:: To do ::
Return only the lines below starting at the line containing "left elbow: (940, 385, 31)" and ending at the line containing "right hip: (359, 137, 10)", both included, exactly as they are and with no pictures.

——————

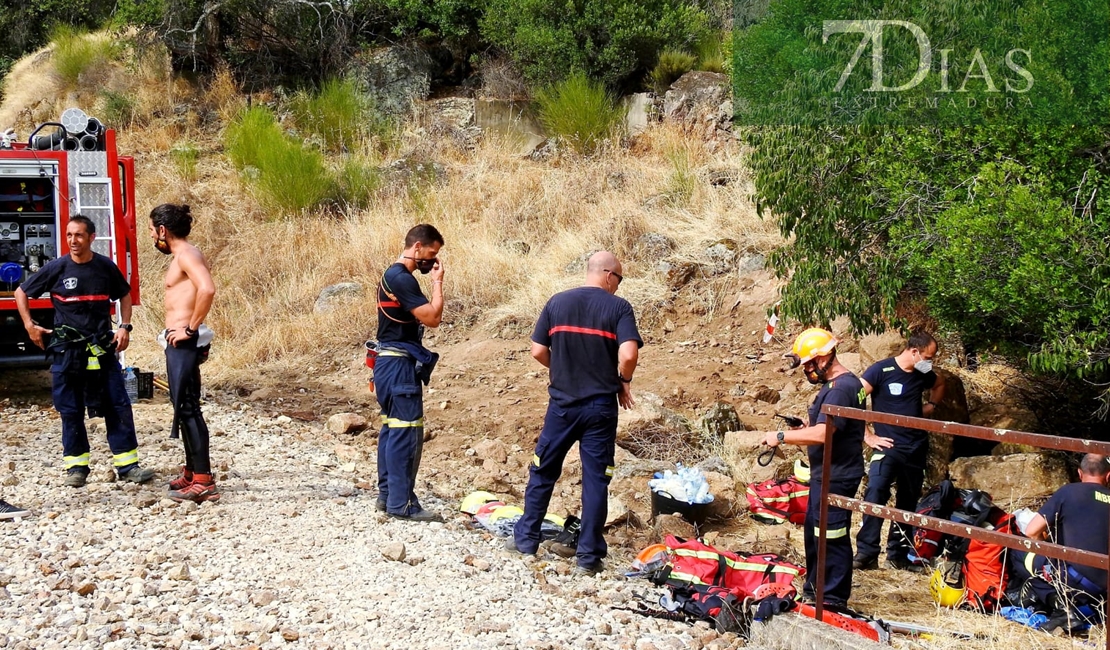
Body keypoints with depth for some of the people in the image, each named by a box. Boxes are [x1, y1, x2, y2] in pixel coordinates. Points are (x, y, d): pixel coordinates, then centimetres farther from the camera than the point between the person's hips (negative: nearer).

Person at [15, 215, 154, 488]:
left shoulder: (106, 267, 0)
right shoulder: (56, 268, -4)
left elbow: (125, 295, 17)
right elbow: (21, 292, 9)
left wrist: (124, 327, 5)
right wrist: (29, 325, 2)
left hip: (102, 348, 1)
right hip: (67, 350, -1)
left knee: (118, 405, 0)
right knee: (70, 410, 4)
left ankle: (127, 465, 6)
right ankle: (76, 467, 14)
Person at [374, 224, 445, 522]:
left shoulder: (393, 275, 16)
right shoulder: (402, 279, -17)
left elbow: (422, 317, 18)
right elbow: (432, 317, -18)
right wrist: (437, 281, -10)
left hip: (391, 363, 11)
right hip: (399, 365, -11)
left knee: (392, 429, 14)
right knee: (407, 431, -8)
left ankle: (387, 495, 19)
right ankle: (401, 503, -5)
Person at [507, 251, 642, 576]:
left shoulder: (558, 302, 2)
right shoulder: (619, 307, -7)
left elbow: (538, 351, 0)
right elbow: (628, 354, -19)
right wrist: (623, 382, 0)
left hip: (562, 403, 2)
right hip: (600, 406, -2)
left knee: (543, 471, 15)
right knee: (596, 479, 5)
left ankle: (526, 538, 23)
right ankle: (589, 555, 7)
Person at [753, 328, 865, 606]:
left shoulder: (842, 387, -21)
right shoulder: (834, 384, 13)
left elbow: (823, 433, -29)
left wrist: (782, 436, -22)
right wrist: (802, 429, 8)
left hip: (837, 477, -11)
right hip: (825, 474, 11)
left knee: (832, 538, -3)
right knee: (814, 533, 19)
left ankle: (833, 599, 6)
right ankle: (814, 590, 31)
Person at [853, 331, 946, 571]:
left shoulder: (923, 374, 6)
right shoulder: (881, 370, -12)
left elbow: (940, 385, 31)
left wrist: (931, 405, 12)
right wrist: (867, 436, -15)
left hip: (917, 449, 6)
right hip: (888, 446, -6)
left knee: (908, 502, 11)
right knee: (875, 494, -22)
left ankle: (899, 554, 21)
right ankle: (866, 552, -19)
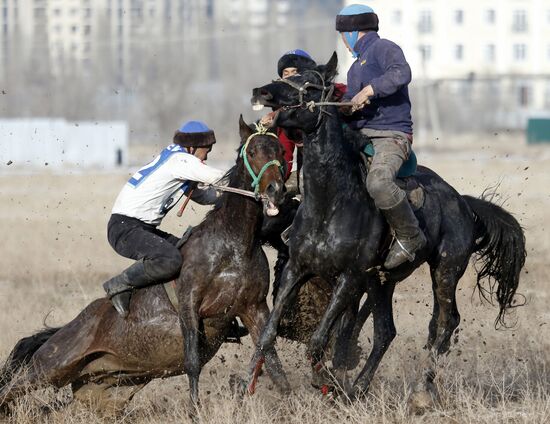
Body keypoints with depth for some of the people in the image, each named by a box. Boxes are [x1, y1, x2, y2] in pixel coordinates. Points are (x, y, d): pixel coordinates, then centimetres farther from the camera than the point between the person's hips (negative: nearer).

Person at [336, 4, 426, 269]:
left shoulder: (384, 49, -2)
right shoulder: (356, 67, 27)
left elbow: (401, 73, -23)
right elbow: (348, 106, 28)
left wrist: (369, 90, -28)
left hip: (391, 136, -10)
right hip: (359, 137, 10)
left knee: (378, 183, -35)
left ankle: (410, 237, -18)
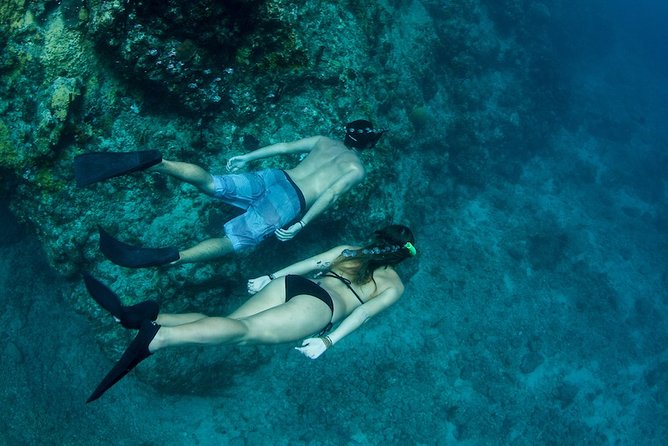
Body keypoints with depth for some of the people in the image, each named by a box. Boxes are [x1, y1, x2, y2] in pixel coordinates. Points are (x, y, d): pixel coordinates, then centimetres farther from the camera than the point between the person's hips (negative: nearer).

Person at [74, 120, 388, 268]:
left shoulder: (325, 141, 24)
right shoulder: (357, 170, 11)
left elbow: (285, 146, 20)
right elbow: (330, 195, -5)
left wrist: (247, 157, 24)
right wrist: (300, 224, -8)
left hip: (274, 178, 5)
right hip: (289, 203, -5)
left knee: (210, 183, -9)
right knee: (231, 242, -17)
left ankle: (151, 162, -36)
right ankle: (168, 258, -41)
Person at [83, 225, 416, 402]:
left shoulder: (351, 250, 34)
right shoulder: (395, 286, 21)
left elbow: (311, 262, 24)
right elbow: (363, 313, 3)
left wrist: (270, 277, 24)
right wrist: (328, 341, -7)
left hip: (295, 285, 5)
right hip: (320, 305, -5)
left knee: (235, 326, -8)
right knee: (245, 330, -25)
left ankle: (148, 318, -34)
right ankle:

——————

:: Response area ::
left elbow: (940, 385, 31)
left wrist: (931, 405, 12)
right wrist: (867, 436, -15)
left hip: (917, 449, 6)
right hip: (888, 446, -6)
left knee: (908, 502, 11)
right knee: (875, 494, -22)
left ankle: (899, 554, 21)
right ankle: (866, 552, -19)
Body keypoints with depth for some of the people in the image, each named by a box. Boxes are [x1, y1, x2, y2] in pixel coordinates. Points are (x, y, d): pixel coordinates, then centimetres farther from the camera than the point between the person's hips (negative: nearer).

Person at [336, 4, 426, 269]:
left shoulder: (384, 49, -2)
right shoulder: (356, 67, 27)
left elbow: (401, 73, -23)
right elbow: (348, 106, 28)
left wrist: (369, 90, -28)
left hip: (391, 136, -10)
right hip: (359, 137, 10)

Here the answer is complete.